Aspirin for the heart – City Hospital

All cardiologists in the world argue that acetylsalicylic acid or aspirin should be prescribed to all patients at risk of complications from the cardiovascular system.It is believed that this drug should be taken by everyone who has no contraindications.

What does aspirin do?

It turns out that aspirin prevents platelets from sticking together, it is this property of aspirin that is used to prevent diseases that are accompanied by the formation of blood clots.

These are diseases such as varicose veins, angina pectoris, hypertension, stroke, myocardial infarction. The drug is used specifically for the prevention of complications, that is, it is able to thin the blood.

However, aspirin, like all anti-inflammatory drugs, has an important side effect – the development of inflammatory changes in the stomach, the formation of gastrointestinal ulcers, and after prolonged use, there is a threat of gastric bleeding.

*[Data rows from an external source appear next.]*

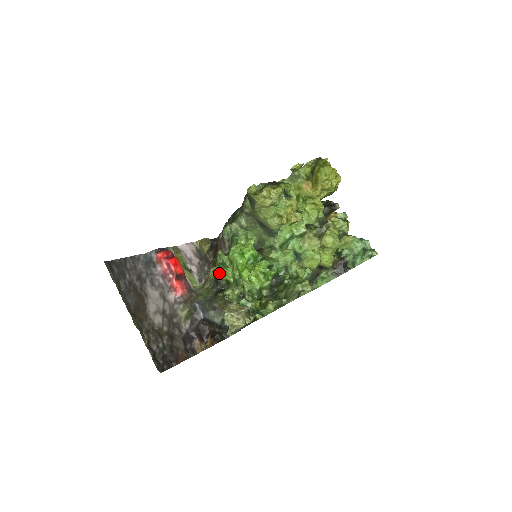
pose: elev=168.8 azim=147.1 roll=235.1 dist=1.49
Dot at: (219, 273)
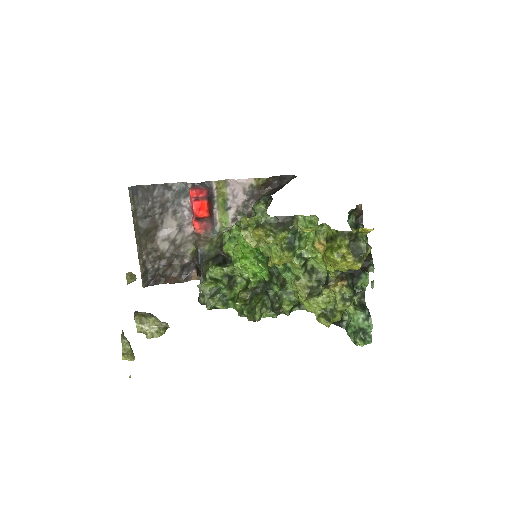
Dot at: (224, 243)
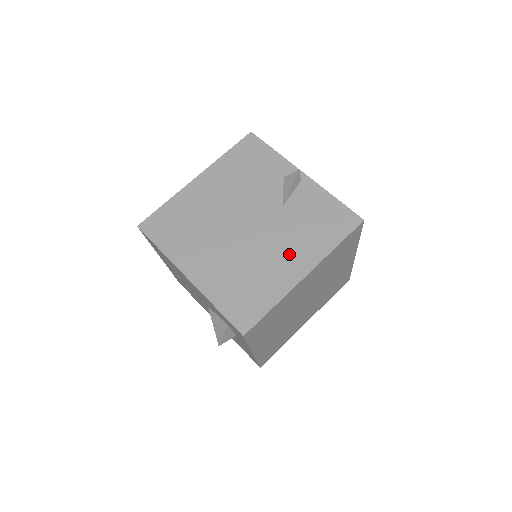
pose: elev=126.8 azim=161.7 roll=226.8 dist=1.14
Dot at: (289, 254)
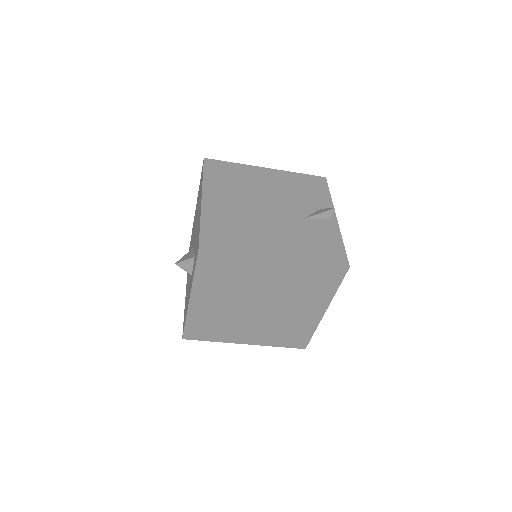
Dot at: (279, 240)
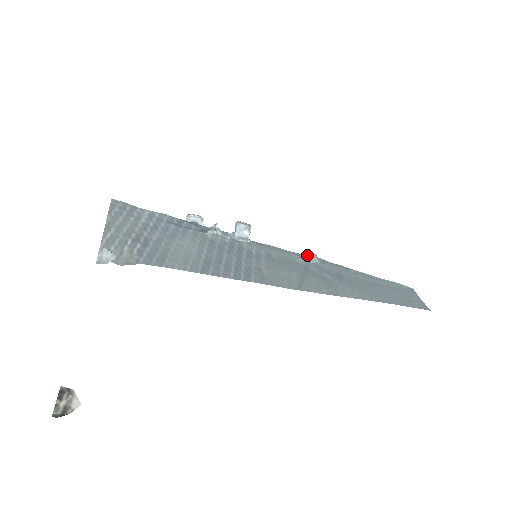
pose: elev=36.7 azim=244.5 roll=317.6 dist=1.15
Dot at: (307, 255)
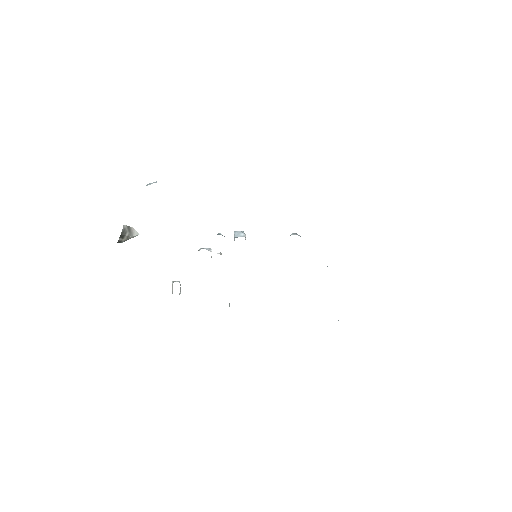
Dot at: (290, 235)
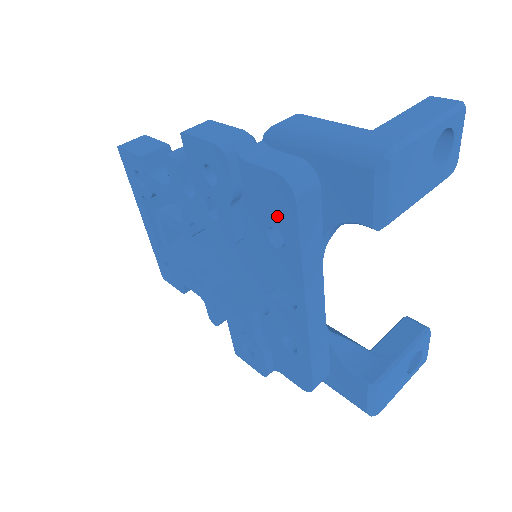
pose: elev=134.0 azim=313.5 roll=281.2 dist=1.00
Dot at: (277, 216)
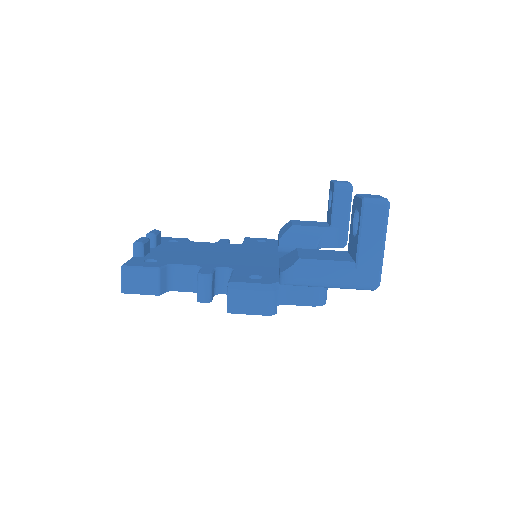
Dot at: occluded
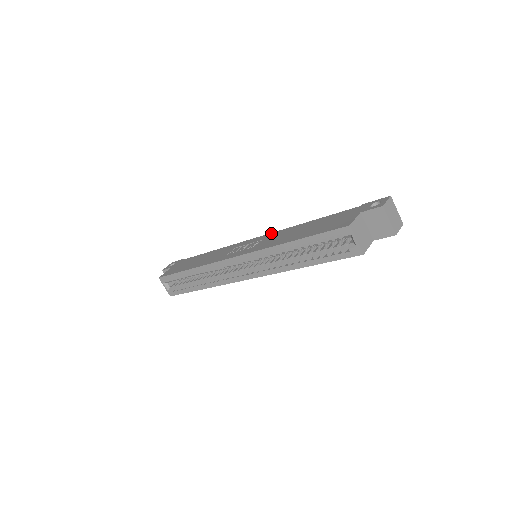
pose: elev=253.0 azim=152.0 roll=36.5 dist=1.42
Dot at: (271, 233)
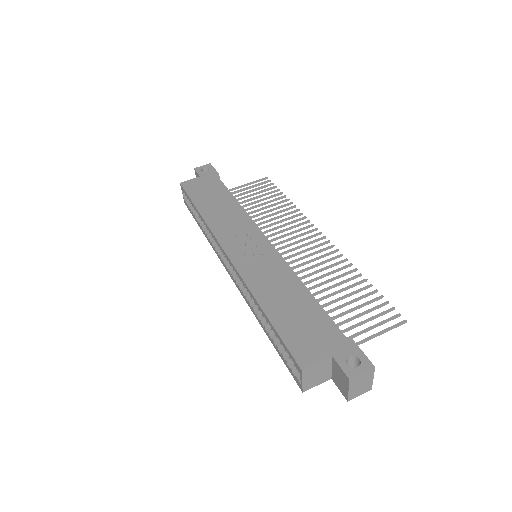
Dot at: (278, 254)
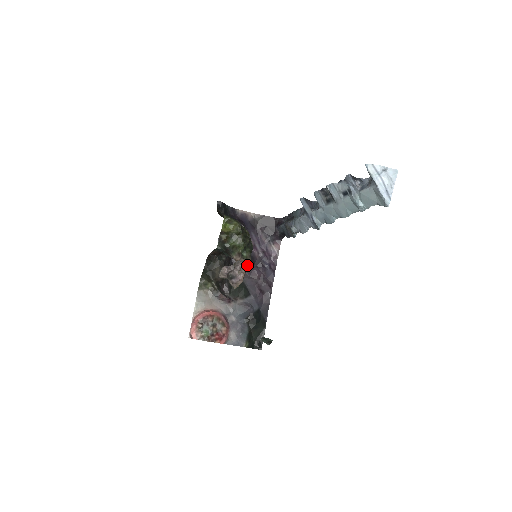
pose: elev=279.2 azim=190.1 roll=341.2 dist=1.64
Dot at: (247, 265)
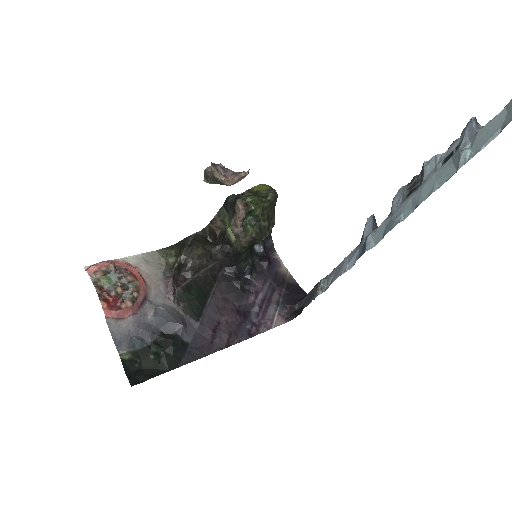
Dot at: (230, 295)
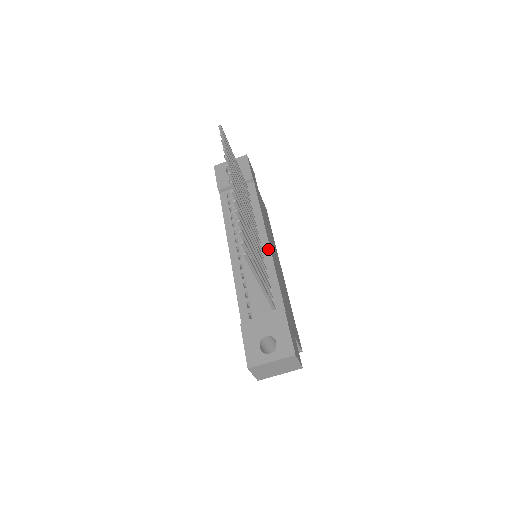
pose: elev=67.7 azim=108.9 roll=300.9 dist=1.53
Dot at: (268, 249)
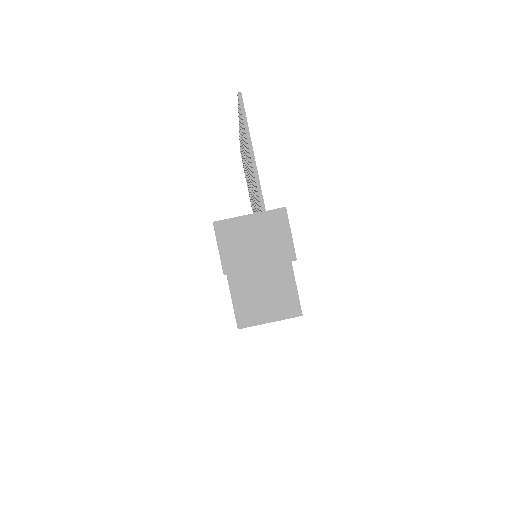
Dot at: occluded
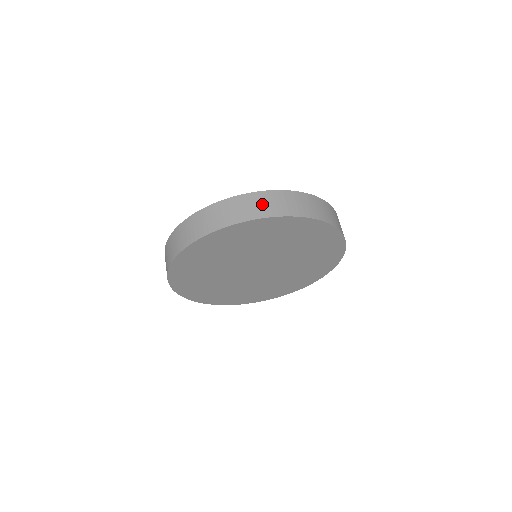
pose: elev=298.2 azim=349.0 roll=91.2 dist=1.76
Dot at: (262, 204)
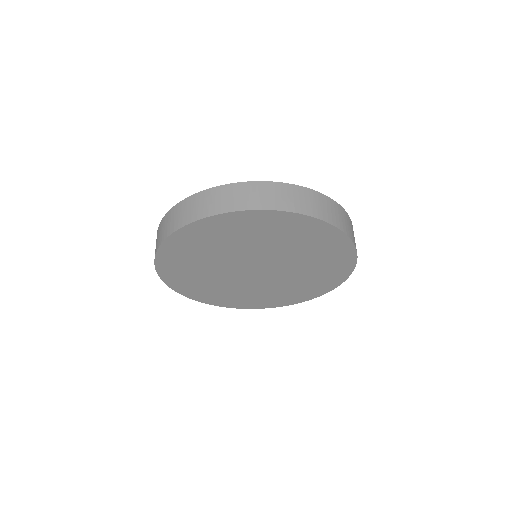
Dot at: (347, 223)
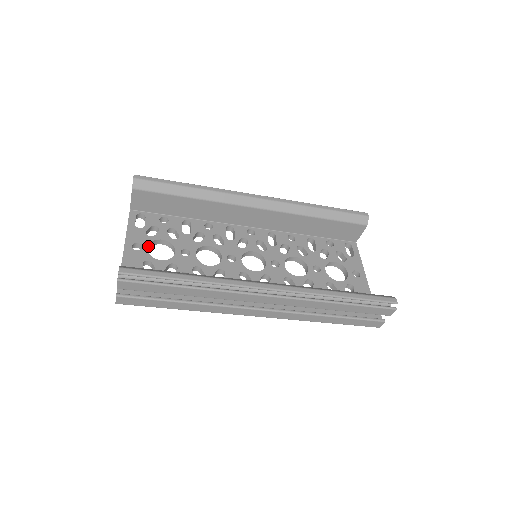
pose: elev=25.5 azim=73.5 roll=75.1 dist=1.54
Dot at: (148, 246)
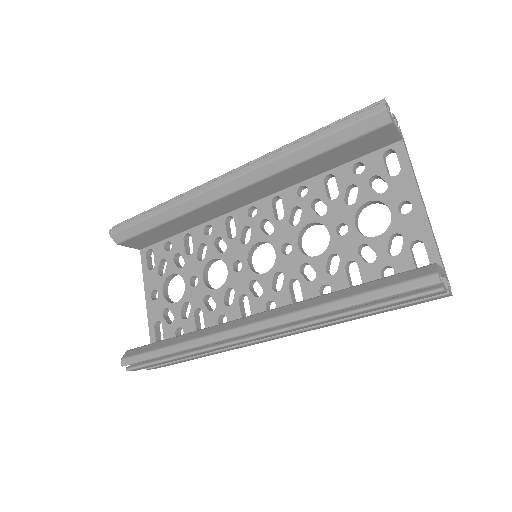
Dot at: (164, 288)
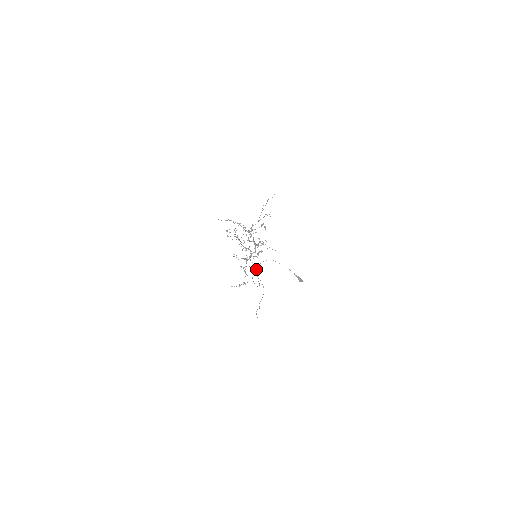
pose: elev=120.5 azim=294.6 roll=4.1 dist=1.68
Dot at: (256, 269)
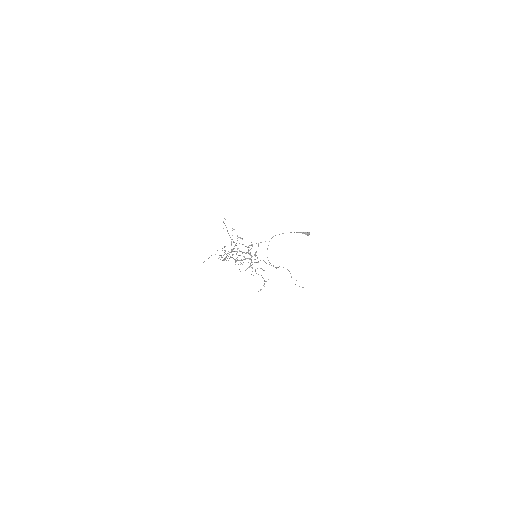
Dot at: occluded
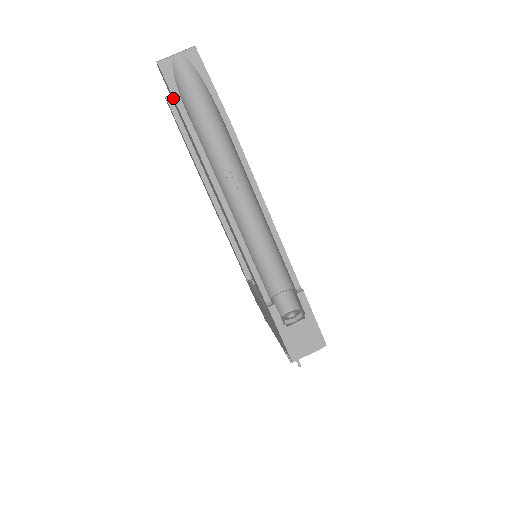
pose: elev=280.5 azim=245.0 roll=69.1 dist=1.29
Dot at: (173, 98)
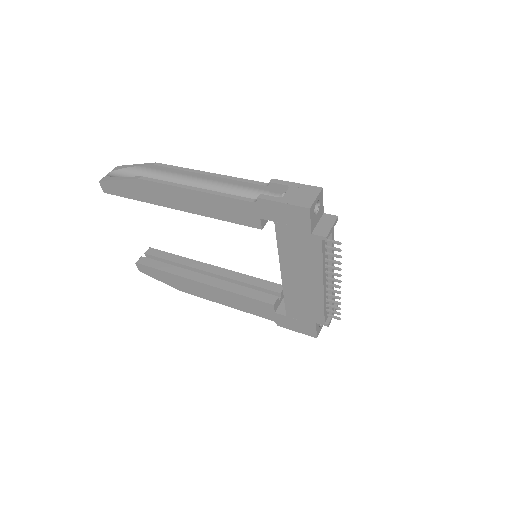
Dot at: (117, 181)
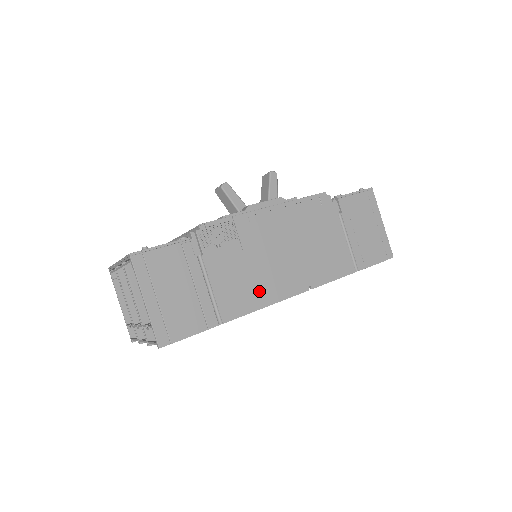
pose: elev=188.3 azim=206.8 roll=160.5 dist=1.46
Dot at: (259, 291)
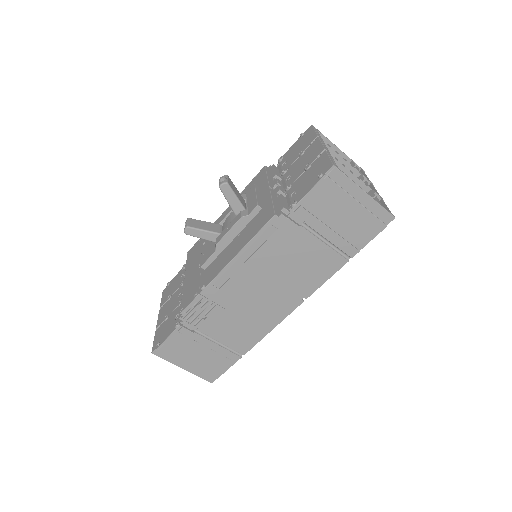
Dot at: (258, 325)
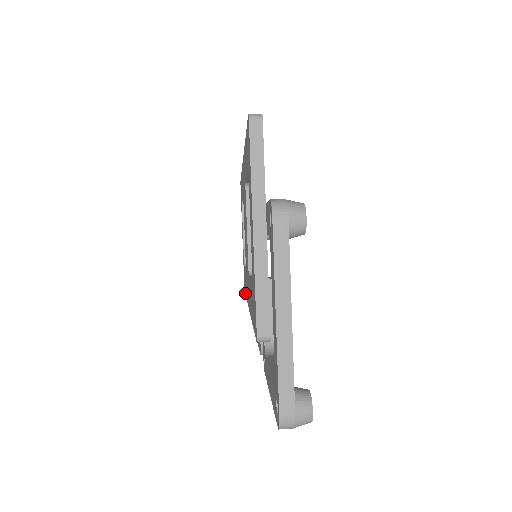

It should be noted that currently the release of enteric-soluble aspirin has been established, the drug is enclosed in a shell that is not dissolved by stomach enzymes, begins to be digested only in the intestine, where the effect of aspirin is not so dangerous.Such aspirins are suitable for everyone and even people who cannot tolerate this drug. They can be prescribed to patients suffering from erosive gastritis, peptic ulcer, but without exacerbation. Take a capsule or tablet without chewing or breaking.

Scientists have found that nitroglycerin preparations that are prescribed in parallel with taking aspirin reduce the negative effect of aspirin on the gastrointestinal tract. Namely, taking nitrates reduces the risk of bleeding ulcers by 40%.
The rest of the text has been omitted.